Mr. Moyers gave a speech last winter at Harvard, criticizing the Bush administration's environmental policies and making the case that an unfortunate theology, particularly a belief in an imminent Second Coming, was the driving force behind these policies. At the start of his speech, to illustrate this theology, Mr. Moyers shifted back in time and quoted Mr. Watt. Mr. Moyers said that Mr. Watt "had told the U.S. Congress that protecting natural resources was unimportant in light of the imminent return of Jesus Christ. In public testimony, [Watt] said, 'After the last tree is felled, Christ will come back.' "Limerick frets about the way people are so contentious in these days of the endlessly yammering internet, and thinks if Watt and Moyers would just sit down to a nice meal together -- she offers to host them -- they'd learn to work together. She notes one of the two has accepted her invitation but doesn't say which. Given the way she's phrased the proposal, I've got to assume it's Moyers. Here's why.

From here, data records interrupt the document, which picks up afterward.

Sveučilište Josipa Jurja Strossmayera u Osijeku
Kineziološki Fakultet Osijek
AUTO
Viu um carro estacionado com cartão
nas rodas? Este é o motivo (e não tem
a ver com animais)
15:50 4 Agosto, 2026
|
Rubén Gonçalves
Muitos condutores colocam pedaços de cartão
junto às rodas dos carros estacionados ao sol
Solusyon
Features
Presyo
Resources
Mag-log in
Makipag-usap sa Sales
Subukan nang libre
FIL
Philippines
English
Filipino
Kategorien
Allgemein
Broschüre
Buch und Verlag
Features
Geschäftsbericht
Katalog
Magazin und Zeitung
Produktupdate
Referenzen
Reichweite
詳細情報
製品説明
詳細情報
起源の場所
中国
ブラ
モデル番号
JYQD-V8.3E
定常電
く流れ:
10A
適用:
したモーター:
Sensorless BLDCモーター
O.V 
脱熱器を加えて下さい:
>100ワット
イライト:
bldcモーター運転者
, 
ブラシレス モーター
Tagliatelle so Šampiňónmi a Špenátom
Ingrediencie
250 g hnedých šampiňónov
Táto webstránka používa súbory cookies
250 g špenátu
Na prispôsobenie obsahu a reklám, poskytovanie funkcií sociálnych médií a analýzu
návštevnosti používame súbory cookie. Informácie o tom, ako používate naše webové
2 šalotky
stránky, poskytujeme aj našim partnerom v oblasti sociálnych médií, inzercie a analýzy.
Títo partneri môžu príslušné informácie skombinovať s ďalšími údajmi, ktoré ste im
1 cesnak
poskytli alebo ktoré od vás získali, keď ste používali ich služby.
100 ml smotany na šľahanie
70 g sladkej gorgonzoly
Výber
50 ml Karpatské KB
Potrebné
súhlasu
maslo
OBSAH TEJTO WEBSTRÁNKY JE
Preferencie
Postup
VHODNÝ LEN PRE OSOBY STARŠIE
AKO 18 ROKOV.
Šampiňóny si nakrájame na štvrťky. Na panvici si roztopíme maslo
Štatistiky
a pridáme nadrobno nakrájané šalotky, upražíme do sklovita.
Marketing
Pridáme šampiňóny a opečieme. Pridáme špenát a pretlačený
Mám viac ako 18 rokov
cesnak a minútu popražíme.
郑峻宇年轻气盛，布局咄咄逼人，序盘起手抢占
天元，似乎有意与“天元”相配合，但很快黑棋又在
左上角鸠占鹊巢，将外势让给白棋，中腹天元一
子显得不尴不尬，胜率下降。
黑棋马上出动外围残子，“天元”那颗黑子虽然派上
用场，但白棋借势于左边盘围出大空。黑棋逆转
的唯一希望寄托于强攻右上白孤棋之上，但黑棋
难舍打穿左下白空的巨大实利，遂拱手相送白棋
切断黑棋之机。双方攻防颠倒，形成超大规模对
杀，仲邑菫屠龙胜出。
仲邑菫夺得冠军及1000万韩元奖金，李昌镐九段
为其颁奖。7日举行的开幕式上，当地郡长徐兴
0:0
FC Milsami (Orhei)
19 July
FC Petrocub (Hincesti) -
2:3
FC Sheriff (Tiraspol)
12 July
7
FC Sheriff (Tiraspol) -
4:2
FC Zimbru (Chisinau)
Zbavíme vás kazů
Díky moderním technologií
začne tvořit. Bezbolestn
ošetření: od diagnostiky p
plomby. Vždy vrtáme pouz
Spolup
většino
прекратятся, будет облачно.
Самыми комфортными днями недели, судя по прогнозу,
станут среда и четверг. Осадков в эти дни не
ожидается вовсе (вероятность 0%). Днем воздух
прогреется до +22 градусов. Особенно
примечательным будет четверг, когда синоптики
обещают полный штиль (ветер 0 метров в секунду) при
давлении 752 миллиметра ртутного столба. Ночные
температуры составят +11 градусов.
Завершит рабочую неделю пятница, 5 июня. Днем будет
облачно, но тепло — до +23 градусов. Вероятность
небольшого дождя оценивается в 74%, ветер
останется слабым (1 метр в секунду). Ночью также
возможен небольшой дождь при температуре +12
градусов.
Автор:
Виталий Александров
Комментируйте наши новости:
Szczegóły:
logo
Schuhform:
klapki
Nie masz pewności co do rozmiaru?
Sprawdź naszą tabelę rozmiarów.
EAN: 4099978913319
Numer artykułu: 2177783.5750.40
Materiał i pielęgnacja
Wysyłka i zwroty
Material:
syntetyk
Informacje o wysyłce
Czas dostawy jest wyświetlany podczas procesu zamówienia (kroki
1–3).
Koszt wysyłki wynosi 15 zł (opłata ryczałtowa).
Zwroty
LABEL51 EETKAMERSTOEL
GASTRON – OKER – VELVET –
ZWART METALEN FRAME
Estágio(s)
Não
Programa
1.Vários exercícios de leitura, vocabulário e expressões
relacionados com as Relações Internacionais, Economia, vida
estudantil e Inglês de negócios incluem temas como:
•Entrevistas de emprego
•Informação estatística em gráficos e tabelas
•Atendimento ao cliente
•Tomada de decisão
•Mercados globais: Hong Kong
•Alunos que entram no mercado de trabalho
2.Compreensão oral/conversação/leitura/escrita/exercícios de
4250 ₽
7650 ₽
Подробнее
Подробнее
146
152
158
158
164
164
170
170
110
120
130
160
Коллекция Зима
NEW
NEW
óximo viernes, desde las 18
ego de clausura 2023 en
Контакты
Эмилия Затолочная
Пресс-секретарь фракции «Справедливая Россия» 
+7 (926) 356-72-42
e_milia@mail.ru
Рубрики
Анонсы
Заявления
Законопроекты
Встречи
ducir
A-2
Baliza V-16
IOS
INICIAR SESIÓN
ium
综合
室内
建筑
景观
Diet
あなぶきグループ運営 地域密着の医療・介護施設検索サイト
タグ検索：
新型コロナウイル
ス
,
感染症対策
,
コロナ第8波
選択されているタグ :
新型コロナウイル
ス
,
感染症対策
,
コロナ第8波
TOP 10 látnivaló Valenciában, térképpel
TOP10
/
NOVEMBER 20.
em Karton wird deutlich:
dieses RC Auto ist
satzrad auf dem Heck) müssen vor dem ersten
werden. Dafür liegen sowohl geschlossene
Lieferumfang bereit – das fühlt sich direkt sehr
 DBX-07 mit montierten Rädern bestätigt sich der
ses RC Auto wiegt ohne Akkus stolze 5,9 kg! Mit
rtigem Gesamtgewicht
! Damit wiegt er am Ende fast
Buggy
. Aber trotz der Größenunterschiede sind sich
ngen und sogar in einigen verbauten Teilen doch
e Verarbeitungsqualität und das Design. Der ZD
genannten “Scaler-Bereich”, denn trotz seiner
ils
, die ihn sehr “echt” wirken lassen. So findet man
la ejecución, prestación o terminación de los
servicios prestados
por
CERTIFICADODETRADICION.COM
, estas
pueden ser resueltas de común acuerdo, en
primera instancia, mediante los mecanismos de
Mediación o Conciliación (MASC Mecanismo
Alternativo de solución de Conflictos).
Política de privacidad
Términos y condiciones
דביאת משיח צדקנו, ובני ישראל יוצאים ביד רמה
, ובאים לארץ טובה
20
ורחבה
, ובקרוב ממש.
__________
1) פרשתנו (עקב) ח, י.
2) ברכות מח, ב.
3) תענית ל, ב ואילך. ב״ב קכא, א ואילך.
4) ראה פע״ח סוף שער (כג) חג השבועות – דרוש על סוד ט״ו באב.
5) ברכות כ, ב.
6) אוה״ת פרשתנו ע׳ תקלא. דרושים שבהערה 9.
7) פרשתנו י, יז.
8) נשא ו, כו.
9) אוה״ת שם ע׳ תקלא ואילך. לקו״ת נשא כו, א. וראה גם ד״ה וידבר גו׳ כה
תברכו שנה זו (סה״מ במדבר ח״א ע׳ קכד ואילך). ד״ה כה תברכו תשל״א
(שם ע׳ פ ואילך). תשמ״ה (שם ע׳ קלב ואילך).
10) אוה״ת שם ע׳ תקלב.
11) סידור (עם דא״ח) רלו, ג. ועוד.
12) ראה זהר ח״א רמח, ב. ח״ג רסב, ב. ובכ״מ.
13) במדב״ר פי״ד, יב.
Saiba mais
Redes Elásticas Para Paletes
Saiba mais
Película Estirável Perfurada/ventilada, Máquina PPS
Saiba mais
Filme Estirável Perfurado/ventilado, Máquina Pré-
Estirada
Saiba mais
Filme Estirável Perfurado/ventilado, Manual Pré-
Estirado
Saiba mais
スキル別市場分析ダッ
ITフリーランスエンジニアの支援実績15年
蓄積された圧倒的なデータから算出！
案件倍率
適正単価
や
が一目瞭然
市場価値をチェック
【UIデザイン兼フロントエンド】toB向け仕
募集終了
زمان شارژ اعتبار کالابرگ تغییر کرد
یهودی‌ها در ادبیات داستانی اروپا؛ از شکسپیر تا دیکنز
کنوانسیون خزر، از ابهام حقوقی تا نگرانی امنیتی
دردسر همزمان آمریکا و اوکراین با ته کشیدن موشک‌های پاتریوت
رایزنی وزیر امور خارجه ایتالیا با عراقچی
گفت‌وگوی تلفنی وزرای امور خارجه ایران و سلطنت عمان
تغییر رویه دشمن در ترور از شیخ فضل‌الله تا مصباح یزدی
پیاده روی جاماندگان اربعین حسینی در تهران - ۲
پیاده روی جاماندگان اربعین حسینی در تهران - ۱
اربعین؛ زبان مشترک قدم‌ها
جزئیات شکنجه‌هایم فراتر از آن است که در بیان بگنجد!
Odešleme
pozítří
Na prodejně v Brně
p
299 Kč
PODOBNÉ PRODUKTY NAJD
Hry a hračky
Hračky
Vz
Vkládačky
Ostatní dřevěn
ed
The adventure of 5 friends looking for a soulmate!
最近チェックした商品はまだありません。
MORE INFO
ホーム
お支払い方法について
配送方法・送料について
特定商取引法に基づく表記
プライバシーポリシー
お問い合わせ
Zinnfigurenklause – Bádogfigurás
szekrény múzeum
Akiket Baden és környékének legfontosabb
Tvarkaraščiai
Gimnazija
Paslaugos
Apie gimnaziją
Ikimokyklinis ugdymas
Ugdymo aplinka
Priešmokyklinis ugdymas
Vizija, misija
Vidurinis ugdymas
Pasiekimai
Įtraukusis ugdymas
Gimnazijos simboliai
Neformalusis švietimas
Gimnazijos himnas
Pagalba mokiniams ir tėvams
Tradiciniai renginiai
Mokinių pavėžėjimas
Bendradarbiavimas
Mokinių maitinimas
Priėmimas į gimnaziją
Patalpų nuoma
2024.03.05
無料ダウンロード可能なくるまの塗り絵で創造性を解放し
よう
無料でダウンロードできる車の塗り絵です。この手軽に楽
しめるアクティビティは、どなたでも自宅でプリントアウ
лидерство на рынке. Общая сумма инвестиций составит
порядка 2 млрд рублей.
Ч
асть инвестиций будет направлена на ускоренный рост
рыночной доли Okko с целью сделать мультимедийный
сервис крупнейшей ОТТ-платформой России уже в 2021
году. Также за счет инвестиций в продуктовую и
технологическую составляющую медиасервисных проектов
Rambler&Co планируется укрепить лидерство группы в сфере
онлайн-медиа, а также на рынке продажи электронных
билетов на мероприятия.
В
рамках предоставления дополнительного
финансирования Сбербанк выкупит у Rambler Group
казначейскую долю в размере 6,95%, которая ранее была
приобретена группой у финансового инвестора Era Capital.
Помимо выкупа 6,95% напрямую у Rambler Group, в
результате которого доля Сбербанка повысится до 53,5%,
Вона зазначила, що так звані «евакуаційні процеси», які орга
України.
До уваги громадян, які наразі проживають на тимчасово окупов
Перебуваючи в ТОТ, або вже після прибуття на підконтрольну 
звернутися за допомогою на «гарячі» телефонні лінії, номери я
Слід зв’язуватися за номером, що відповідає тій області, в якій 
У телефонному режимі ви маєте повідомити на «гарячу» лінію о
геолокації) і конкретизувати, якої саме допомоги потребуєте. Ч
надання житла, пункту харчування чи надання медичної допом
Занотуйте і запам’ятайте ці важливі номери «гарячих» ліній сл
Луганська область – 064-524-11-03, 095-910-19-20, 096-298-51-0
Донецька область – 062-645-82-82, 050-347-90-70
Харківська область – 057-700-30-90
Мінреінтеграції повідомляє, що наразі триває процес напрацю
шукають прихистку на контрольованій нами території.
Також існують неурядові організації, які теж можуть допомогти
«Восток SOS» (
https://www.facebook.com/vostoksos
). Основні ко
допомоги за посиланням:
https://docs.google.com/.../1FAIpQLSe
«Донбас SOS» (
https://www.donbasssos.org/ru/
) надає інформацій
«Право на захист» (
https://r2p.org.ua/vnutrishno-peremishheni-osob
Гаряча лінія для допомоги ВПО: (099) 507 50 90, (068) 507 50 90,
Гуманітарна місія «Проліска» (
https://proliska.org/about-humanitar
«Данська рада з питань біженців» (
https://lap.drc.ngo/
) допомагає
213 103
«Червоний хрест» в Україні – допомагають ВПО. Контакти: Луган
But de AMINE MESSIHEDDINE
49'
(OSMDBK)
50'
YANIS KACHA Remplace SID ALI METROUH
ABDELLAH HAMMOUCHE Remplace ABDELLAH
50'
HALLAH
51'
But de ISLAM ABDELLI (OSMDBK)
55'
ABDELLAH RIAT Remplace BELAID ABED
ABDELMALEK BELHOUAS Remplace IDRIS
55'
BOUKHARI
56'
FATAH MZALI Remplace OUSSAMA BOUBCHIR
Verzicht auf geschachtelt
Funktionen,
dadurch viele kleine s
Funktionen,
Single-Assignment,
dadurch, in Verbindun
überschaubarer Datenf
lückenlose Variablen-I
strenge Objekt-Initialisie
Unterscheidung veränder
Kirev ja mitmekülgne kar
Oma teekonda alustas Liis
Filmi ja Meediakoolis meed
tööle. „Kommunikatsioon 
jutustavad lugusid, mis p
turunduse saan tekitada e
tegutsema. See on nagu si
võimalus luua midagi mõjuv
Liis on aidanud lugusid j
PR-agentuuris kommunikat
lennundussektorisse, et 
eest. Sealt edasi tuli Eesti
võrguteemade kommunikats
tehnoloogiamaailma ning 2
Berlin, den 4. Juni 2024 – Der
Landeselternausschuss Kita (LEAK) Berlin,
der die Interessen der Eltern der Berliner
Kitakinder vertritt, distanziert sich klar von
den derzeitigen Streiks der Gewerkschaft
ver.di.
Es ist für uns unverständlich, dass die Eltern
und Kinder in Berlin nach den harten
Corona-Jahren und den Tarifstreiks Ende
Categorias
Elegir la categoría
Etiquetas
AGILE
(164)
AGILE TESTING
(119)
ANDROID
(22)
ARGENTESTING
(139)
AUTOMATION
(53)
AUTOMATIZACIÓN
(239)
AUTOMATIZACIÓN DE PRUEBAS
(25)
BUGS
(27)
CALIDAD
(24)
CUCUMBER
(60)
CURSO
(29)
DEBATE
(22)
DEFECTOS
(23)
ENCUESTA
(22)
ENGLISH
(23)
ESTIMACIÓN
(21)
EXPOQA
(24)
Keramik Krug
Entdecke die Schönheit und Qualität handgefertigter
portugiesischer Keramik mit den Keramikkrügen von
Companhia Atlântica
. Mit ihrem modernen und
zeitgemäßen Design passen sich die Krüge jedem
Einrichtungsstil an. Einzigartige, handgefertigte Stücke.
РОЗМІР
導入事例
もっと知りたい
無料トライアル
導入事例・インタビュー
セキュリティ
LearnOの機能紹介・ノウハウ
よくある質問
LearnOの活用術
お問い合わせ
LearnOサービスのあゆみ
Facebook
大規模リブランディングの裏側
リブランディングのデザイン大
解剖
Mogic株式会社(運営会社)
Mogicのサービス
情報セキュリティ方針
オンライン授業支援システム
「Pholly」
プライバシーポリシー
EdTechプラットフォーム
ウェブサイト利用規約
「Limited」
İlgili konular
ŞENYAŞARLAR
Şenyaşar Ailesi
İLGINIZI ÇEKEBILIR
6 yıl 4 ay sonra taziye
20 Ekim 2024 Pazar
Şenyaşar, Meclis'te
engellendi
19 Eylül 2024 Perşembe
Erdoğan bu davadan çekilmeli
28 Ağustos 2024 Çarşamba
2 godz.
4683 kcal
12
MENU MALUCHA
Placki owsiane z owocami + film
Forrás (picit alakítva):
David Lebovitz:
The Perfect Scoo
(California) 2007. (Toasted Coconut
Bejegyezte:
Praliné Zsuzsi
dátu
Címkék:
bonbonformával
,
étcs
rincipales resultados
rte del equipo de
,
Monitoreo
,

But there is no evidence that Mr. Watt ever said this improbable thing, and Mr. Moyers acknowledged his "mistake" in quoting a remark that he could not confirm....
By casting many evangelical Christians as enemies of the earth's well-being, Mr. Moyers has made a not entirely strategic move to alienate people who could, should they be persuaded to recognize the hand of the Creator at work in the creation, prove to be remarkable and effective supporters for a cause that he considers urgent and crucial.
Moyers used a quote that he had "no evidence" of and that is so bizarre that he can't even fall back on the fake-but-true characterization that it seems like the sort of thing Watt would say. And -- I'm just using the facts as stated in this column -- acknowledgement of mistake lies only in "in quoting a remark that he could not confirm." But if there's "no evidence," in what sense are you "confirming" a "quote"? There's nothing to confirm. Limerick is toning down Moyers' offense here, and it's an offense not only to Watt but, more generally, to evangelical Christians. It portrays them as dangerous and evil.
As Limerick puts it, Moyers has made "a not entirely strategic move" by alienating people who "could" be persuaded to join him in his cause. Note the assumption that evangelical Christians do not now care about the environment and that they haven't yet learned to see the hand of God in creation. Moyers is the dominant character here. He already knows the right answers, so he needs to adopt good strategies, and he made a mistake not to get the evangelicals on his side. But he could win them over to his cause -- the cause is his -- if he persuaded them with religious insight that they somehow aren't supposed to have on their own. Yet this observation is a plainly obvious one to a believer. To think otherwise is to think the fake quote really is the sort of thing an evangelical would say.
I agree with Limerick that people shouldn't be so contentious and that there's too much arguing. We never seem to reach the end of calling someone's statement outrageous and demanding another apology. Too many people are promoting themselves by acting all aghast about one thing or another and trying to divide Americans into stark politically partisan factions. But something about this proposed Watt-Moyers sitdown in front of a beautiful landscape rubs me the wrong way.